Nicolas Robert, langrois méconnu est un illustre peintre, dessinateur, graveur ; il a travaillé pour Gaston D’Orléans.

Fils de maistre Nicolas Robert, hostelier, et de dame Antoinette Deschanay, a été baptisé et tenu sur les fonts par maistre Nicolas Deschanets, sergent royal, parrain, et par dame Anne Garnier, marraine. A l’exception de cette mention dans le registre des baptêmes de la paroisse Saint-Martin de Langres, à la date du 16 avril 1614, nous ne connaissons rien de l’enfance ni de la jeunesse du peintre.


Crédits: Bibliothèque Centrale MNHN Paris
Anémone

En 1640, il publia à Rome, chez Giovanni Battista de Rossi, Fiori diversi…un recueil de 25 gravures, dédié à un certain Giovanni Orlandi. Les avis des biographes de Robert divergent sur cette édition romaine, certains pensant qu’elle est l’aboutissement du classique voyage en Italie des artistes, entrepris alors vers 1638, d’autres estimant qu’elle constitue seulement la preuve que la réputation du peintre avait à l’époque déjà passé les Alpes.

C’est assurément cette réputation qui le fit choisir pour illustrer, l’année suivante, la Guirlande de Julie, manuscrit sur vélin (1) offert par le duc Charles de Montausier à Julie d’Angennes, fille de la marquise de Rambouillet, qu’il courtisait depuis plusieurs années déjà et qu’il épousera enfin quatre ans plus tard. Cet exceptionnel recueil de soixante-deux madrigaux écrits par le duc lui-même et par les poètes qui fréquentaient le salon de la marquise, Chapelain, Racan, Tallemant des Réaux, Scudéry… a été calligraphié par Nicolas Jarry et relié en maroquin rouge par Le Gascon. Nicolas Robert l’a orné, en frontispice, d’une représentation de zéphyr laissant tomber en pluie les fleurs d’un bouquet ; une magnifique guirlande de fleurs entoure la page de titre tandis que vingt-neuf planches de fleurs agrémentent les principaux poèmes. Restée en mains privées pendant plus de trois siècles, la Guirlande de Julie a pu être acquise il y a une vingtaine d’années par la Bibliothèque nationale de France.

Crédits: Bibliothèque Centrale MNHN . Paris
Aigrette

La remise de ce cadeau exceptionnel eut un grand retentissement dans le milieu littéraire, artistique et mondain du Paris de l’époque et permit à Nicolas Robert d’accéder à la célébrité. Il n’est donc pas surprenant que le prince Gaston d’Orléans, frère cadet du roi Louis XIII, qui avait eu l’occasion de rencontrer Julie d’Angennes, ait souhaité s’attacher ses services lorsqu’il entreprit de faire peindre sur vélin, d’après nature, ses collections de fleurs et d’oiseaux.

Gaston d’Orléans (1608-1660) est surtout passé à la postérité en raison des nombreux complots qu’il fomenta contre Louis XIII et Richelieu. Mais il fut aussi un esprit cultivé et éclairé, versé dans les sciences et les arts. En 1635, de retour de plusieurs années d’exil, il s’installa à Blois où il fit agrandir par Mansart le château gothique et Renaissance construit par les Valois. Il y ajouta une ménagerie, une oisellerie et un jardin botanique, pour lesquels il fit rechercher les espèces les plus rares. Il y constitua également un précieux cabinet de curiosités, composé de la plus importante collection européenne de médailles et d’antiques de l’époque ainsi que d’une belle bibliothèque, auquel il adjoignit l’exceptionnel ensemble de peintures sur vélins qu’il fit réaliser par Nicolas Robert.

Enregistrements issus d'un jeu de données
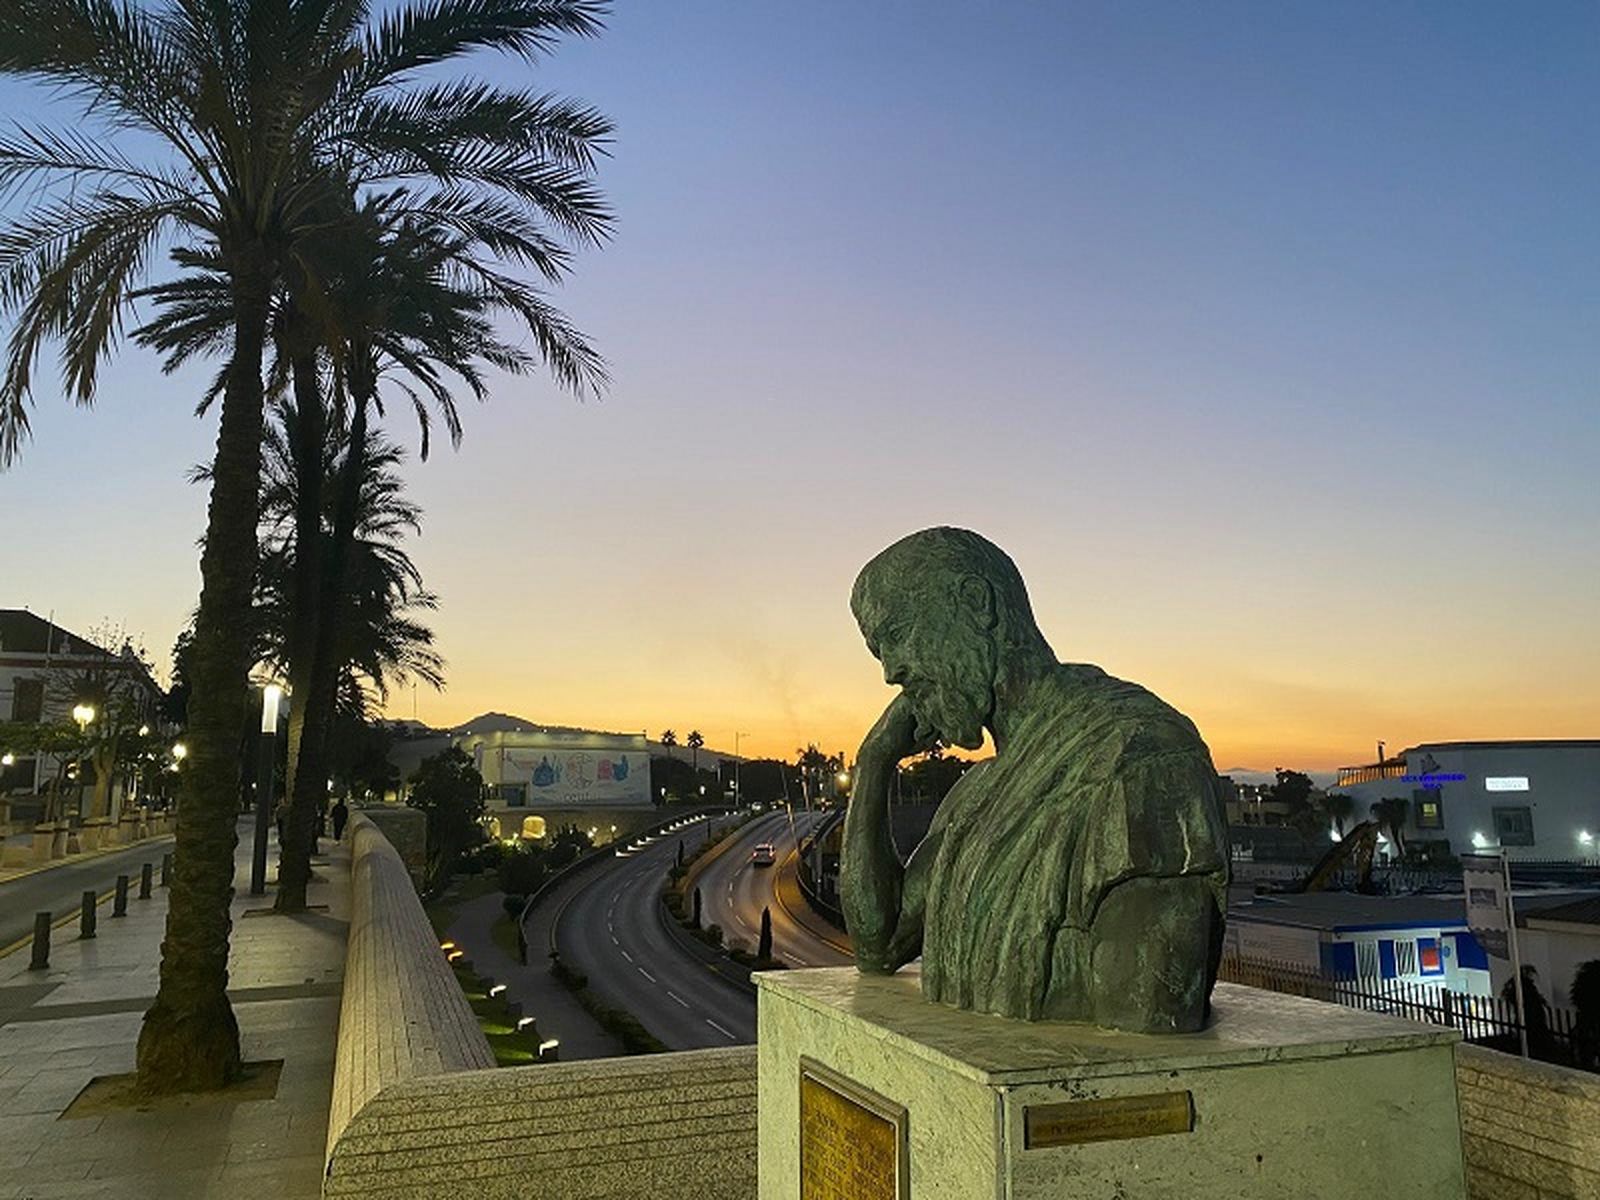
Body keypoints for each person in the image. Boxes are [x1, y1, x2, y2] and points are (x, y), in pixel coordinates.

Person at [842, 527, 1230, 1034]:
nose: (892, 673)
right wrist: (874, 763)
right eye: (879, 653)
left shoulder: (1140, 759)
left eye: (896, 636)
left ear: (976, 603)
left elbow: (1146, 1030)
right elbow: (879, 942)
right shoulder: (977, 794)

**CONSIGNE 1**
Recopiez le passage du texte sur Nicolas Robert qui commence à « Crédits: Bibliothèque Centrale MNHN Paris » et se termine à « passé les Alpes. », en remplaçant « gravures » par « estampes ».
**CONSIGNE 2**
Prolongez le texte consacré à Nicolas Robert à partir de sa dernière phrase.

**RÉPONSE FINALE 1**
Crédits: Bibliothèque Centrale MNHN Paris
Anémone

En 1640, il publia à Rome, chez Giovanni Battista de Rossi, Fiori diversi…un recueil de 25 estampes, dédié à un certain Giovanni Orlandi. Les avis des biographes de Robert divergent sur cette édition romaine, certains pensant qu’elle est l’aboutissement du classique voyage en Italie des artistes, entrepris alors vers 1638, d’autres estimant qu’elle constitue seulement la preuve que la réputation du peintre avait à l’époque déjà passé les Alpes.

**RÉPONSE FINALE 2**
Tout ce que la terre féconde,
Produit de plantes dans le monde
Est enfermé dans ces beaux lieux,
Et Gaston le connaît des mieux
Jusques-là qu’il en fait la nique
Aux plus fins en la botanique.
Un jour que ce prince royal
Conférait à l’original
Quelques fleurs en mignature
Peintes par ce docte en peinture
Robert que l’on vante si fort……
(2)

A 27 ans, Nicolas Robert est déjà, nous l’avons vu, un peintre, un dessinateur et un graveur accomplis. Les deux œuvres de jeunesse qui nous sont parvenues, Fiori diversi et La Guirlande de Julie montrent que son art s’inscrit à la rencontre de deux traditions : celle des recueils de fleurs, principalement destinés à fournir des modèles d’ornementation florale aux brodeurs, ferronniers, ébénistes…très vivante au début du XVIIème siècle, et celle de l’enluminure médiévale, à son apogée au XVème siècle « quand la peinture était dans les livres »(3) , dont le perfectionnement de la gravure avait précipité le déclin. Les œuvres qu’il réalise pour Gaston d’Orléans, sur des peaux de grande qualité, sont celles d’un artiste en pleine maturité : la précision du dessin, sa fidélité au modèle naturaliste, la minutie du détail, la somptuosité des couleurs, qui ont conservé, à près de quatre cents ans de distance, un éclat incomparable, la délicatesse du rendu des matières, la perfection de la finition, un art consommé de la composition, qu’il s’agisse de représenter une aigrette dans son milieu naturel, un bouquet d’anémones, ou plus généralement un oiseau ou une fleur dans toute leur simplicité, tout concourt à faire de chaque feuille un véritable tableau enserré dans un mince filet d’or, dont s’affranchit parfois l’extrémité d’une feuille ou d’un pétale, d’une plume ou d’un bec.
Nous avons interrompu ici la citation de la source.